Conclusions – the value of ‘independent experiments in mammal evolution’
The discovery of SRY was historically important. It was an early demonstration of the power of positional cloning, which has since unlocked the secrets of many human genetic diseases. SRY is an important gene that regulates the switch of a complex network of genes that control the direction of differentiation of the undifferentiated gonad into either a testis or an ovary.
Like most of mammal genetics, the focus of discovery in this field has been on humans and mice. There is no doubt that these species provide excellent models; humans because we cherish, diagnose and treat our mutants, and mice because their genomes are so manipulable. Sensible scientists work on these two species because they are given the lion’s share of funding (even in Australia).
However, Australian mammals offer special insights because they are so distantly related to humans and mice. Marsupials have been evolving independently from eutherians for 166 million years, and monotremes for 190 million years. In this time, many fundamental differences, even in the most basic functions, like sex, are likely to have evolved (Fig. 5) (Luo et al. 2011).
It was the ‘marsupial test’ that disqualified ZFY from a role in sex determination because it was autosomal in tammar wallabies and dunnarts, and the same species that offered confirmation of the role of SRY. It was the same two species that provided the first glimpse of an X-borne partner of SRY that was the key to discovering how this critical gene evolved. And the X-borne partners of other human Y genes that led to the theory that the human Y is a degenerate X, and Y genes evolved from X genes.
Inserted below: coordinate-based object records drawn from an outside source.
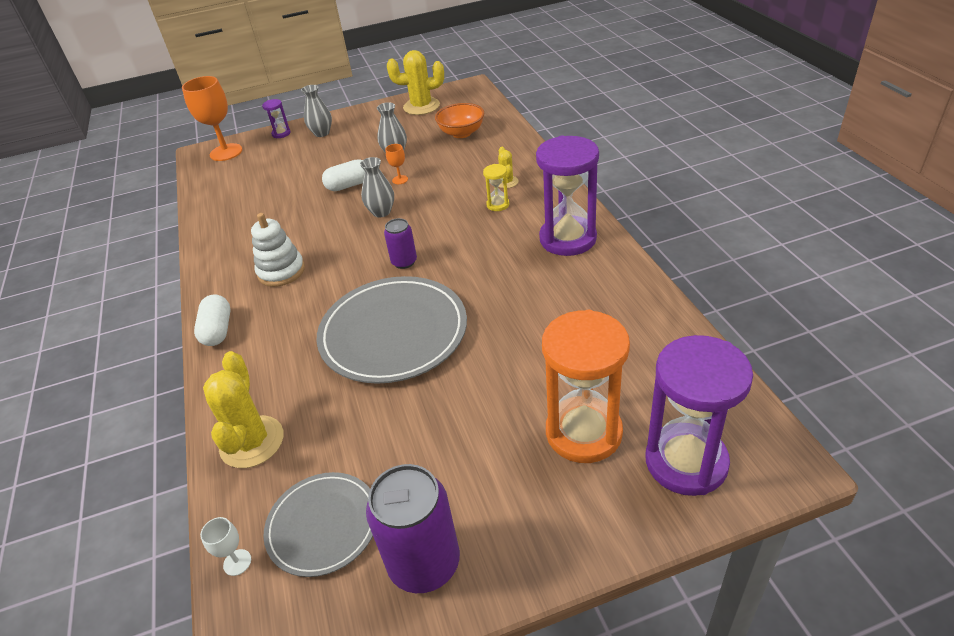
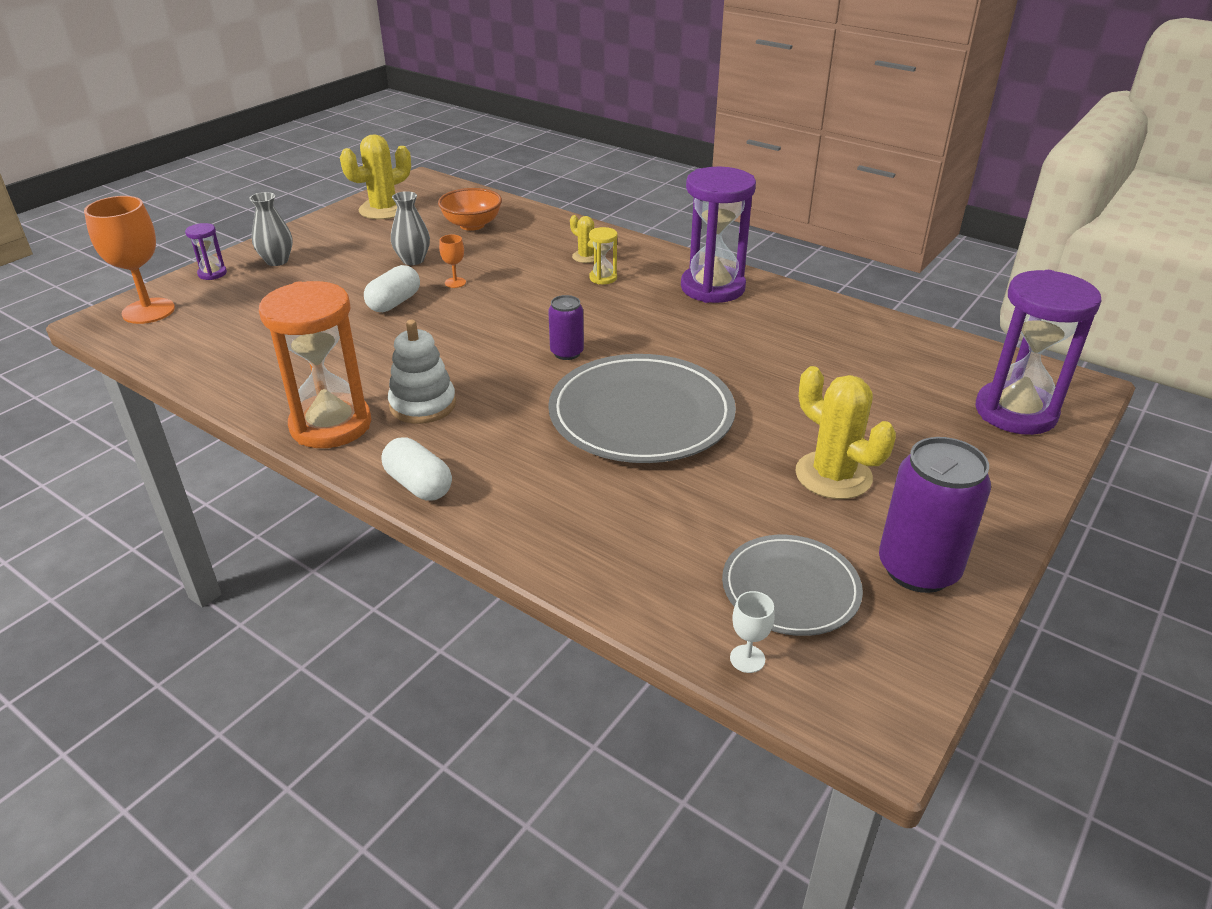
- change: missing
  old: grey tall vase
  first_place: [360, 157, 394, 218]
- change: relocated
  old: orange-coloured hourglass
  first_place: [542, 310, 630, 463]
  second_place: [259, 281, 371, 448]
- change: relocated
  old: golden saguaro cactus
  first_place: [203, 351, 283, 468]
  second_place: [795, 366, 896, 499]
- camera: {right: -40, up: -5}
It was the platypus, with its bizarre bird-like sex chromosomes, that provided a (surprisingly recent) time-zero point for the evolution of SRY and the therian XY pair.
SRY is important also in evolutionary history. Its birth 190–166 million years ago defined the mammal XY chromosome pair, and its eventual death may lead to the evolution of novel systems. SRY is a paradigm of genes isolated on the Y chromosome, which diverge and take on male-specific roles.